さっきレイに言われたことが気になっていたが、結局雅人には聞けずにいた。

簡単に店を片付け、通常営業に戻る。
「美咲ちゃんも行けばいいのに」
マスターが声を掛けてくれたが、あまり乗り気ではない美咲は、店に残った。

少しすると、吉田が顔を見せる。

「今日はお疲れ様。飲みなよ」

そう言って美咲に酒を勧める。

マスターにアイコンタクトすると、頷いてくれたので、甘いカクテルを一杯作ってもらった。

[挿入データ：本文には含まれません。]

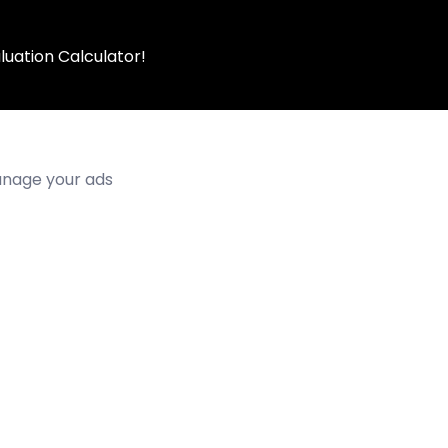
luation Calculator!
manage your ads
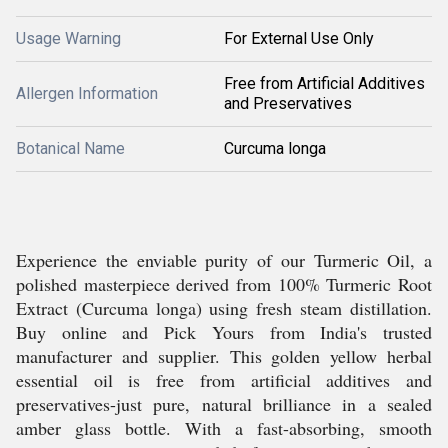
Usage Warning
For External Use Only
Free from Artificial Additives
Allergen Information
and Preservatives
Botanical Name
Curcuma longa
Experience the enviable purity of our Turmeric Oil, a
polished masterpiece derived from 100% Turmeric Root
Extract (Curcuma longa) using fresh steam distillation.
Buy online and Pick Yours from India's trusted
manufacturer and supplier. This golden yellow herbal
essential oil is free from artificial additives and
preservatives-just pure, natural brilliance in a sealed
amber glass bottle. With a fast-absorbing, smooth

「雅はカッコイイよな。モテるでしょ?美咲ちゃんは心配じゃないの?」

吉田に聞かれて狼狽する美咲。

「ん…まぁ」

少し迷って、吉田に聞き返す。


「あの…マグロってなんですか?」

突然の思いも寄らぬ質問に、吉田もマスターも目を丸くした。

「えっと…寿司ネタじゃない方だよね(苦笑)
まあ、呑みの席だから教えるけど、アレだね。
Hの時に、されるがままの人?
ん~、受身で動かないって言うか…
改まって聞かれると説明難しいなぁ(笑)」

美咲は、はっとして
「分かりました。もう大丈夫です」
そう言って、話をそこで止めた。


吉田は、マスターを一瞥すると、同じカクテルをもう一杯、美咲に促した。